◆ **SELECTED PASSAGE**:
==============================

Do the following statements agree with the information given in Reading Passage 3?

True – if the statement agrees with the information

False – if the statement contradicts the information

Not Given – if there is no information on this

28. It is unclear where neutrinos come from. 

The answer is FALSE.

In the first paragraph, time travel took a small step away from science fiction and toward science recently when physicists discovered that sub-atomic particles known as neutrinos – progeny of the sun’s radioactive debris – can exceed the speed of light. 

29. Neutrinos can pass through a person’s body without causing harm.

The answer is TRUE.

In the first paragraph, the unassuming particle – it is electrically neutral, small but with a “non-zero mass” and able to penetrate the human form undetected – is on its way to becoming a rock star of the scientific world.

30. It took scientists between 50-70 nanoseconds to send the neutrinos from Geneva to Italy.

The answer is NOT GIVEN.

In the second paragraph, the neutrinos arrived promptly – so promptly, in fact, that they triggered what scientists are calling the unthinkable – that everything they have learnt, known or taught stemming from the last one hundred years of the physics discipline may need to be reconsidered. 

31. Researchers accounted for effects the moon might have had on the experiment.

The answer is TRUE.

In the third paragraph, the duration of the experiment also accounted for and ruled out any possible lunar effects or tidal bulges in the earth’s crust.

==============================

◆ **INFORMATION PROVIDED**:
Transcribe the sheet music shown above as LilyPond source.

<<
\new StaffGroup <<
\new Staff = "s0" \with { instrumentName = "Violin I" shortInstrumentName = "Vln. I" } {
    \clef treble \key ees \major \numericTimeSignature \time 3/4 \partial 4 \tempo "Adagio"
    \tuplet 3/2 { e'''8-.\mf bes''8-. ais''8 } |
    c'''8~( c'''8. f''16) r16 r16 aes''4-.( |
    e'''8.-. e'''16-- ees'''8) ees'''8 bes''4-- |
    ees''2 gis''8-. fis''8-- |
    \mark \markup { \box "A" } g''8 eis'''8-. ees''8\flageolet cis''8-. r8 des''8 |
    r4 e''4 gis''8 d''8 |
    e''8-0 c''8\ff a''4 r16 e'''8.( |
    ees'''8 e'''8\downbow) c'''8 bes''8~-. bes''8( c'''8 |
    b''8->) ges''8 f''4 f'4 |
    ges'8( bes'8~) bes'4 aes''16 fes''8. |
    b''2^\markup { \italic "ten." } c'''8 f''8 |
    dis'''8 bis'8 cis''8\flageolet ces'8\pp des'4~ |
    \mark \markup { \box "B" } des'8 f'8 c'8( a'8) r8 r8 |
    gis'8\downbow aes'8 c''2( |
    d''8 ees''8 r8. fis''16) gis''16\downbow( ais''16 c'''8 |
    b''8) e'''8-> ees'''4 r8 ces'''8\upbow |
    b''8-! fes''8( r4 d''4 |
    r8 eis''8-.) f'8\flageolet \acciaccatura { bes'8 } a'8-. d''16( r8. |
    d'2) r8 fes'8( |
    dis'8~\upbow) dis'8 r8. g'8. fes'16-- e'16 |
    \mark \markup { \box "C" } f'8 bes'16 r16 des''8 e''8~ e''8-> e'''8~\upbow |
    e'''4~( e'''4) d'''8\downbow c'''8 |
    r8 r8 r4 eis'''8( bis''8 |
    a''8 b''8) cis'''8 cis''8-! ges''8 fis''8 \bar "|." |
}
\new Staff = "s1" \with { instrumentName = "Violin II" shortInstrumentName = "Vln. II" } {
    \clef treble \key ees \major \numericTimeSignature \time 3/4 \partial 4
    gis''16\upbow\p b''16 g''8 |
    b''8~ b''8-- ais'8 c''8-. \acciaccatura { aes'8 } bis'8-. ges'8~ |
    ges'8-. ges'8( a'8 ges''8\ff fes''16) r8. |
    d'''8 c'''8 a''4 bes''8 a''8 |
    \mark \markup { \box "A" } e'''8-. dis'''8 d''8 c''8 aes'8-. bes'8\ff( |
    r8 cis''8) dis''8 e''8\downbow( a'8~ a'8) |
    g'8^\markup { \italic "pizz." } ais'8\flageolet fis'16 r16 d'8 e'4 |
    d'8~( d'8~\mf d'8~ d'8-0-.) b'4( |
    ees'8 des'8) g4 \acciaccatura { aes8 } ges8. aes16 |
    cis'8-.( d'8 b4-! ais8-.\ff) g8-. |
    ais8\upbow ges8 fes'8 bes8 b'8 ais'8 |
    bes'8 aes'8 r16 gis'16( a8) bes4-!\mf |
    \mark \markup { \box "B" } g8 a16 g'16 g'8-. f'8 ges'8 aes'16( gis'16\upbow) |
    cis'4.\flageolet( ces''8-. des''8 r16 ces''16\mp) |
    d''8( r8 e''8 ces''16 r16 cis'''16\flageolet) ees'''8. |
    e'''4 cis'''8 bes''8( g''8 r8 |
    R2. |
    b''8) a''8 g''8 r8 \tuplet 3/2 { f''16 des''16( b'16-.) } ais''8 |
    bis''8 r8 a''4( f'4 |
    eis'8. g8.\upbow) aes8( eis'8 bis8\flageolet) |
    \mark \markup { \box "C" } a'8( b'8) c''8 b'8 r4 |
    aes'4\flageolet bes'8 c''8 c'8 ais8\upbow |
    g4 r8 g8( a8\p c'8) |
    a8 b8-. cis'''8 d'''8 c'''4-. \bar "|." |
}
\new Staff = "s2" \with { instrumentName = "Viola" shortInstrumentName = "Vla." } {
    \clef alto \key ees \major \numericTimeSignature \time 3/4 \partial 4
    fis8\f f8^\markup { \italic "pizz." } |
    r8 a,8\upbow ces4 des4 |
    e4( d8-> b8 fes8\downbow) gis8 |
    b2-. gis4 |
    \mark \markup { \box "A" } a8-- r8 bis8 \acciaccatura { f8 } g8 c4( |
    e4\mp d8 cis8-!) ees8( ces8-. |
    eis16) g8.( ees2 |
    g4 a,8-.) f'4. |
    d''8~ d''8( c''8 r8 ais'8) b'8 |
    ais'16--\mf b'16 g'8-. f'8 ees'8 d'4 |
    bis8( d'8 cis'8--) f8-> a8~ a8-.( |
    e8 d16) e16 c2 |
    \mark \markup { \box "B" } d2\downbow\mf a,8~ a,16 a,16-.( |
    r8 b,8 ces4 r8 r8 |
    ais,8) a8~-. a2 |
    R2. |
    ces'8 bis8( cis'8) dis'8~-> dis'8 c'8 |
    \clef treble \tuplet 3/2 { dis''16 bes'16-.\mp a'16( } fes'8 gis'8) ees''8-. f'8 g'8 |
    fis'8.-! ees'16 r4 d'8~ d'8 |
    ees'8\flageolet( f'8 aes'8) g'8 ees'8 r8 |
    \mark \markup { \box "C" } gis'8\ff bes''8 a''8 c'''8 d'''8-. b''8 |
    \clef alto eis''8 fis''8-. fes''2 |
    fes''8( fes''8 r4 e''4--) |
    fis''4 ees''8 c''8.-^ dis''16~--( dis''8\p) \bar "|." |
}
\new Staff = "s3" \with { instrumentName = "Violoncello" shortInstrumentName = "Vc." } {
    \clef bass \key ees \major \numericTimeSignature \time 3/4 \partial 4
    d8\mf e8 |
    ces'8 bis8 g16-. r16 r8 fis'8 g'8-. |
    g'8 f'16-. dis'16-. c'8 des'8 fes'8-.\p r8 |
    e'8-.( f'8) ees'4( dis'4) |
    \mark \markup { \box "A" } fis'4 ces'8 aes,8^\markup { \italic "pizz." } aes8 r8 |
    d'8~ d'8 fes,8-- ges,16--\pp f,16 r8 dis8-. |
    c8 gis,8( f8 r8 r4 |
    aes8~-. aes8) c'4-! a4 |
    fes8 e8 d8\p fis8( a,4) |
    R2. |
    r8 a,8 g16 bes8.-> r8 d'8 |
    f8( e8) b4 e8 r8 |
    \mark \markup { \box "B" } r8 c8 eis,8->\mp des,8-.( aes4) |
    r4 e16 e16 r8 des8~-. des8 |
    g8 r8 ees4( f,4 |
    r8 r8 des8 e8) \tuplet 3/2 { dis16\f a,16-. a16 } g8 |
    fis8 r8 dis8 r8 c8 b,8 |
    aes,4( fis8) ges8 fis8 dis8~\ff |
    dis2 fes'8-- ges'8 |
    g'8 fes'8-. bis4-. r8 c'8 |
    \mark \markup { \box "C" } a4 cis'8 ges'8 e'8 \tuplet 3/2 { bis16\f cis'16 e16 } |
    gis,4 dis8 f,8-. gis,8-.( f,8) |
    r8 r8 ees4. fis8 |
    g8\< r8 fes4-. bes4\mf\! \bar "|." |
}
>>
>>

==============================

◆ **INSTRUCTIONS**:
**a)** In the neutrino answer explanations, what are neutrinos called the progeny of?
**b)** Resume the neutrino answer explanations after their last sentence.

◆ **RESPONSES FOR EACH TASK**:
**a)** The sun's radioactive debris.

**b)**
32. The theory of relativity has often been called into question unsuccessfully.

The answer is TRUE.

In the fourth paragraph, yet each prior challenge has come to no avail, and relativity has so far refused to buckle. 

33. This experiment could soon lead to some practical uses for time travel

The answer is FALSE.

In the fifth paragraph, how anyone harnesses that to some kind of helpful end is far beyond the scope of any modern technologies, however, and will be left to future generations to explore.

Questions 34–39

Complete the table below.

Choose NO MORE THAN THREE WORDS from the passage for each answer.

Original TheoristTheoryPrinciple
 René Barjavel Grandfather paradox Time travel would allow for 34 …………… that would actually make time travel impossible.
 Igor Novikov Self-consistency principle It is only possible to alter history in ways that result in no 35 ………………… .
 36 ……………… Many-worlds interpretation Each possible event has an 37 …………………, so a time traveller changing the past would simply end up in a different branch of history than the one he left.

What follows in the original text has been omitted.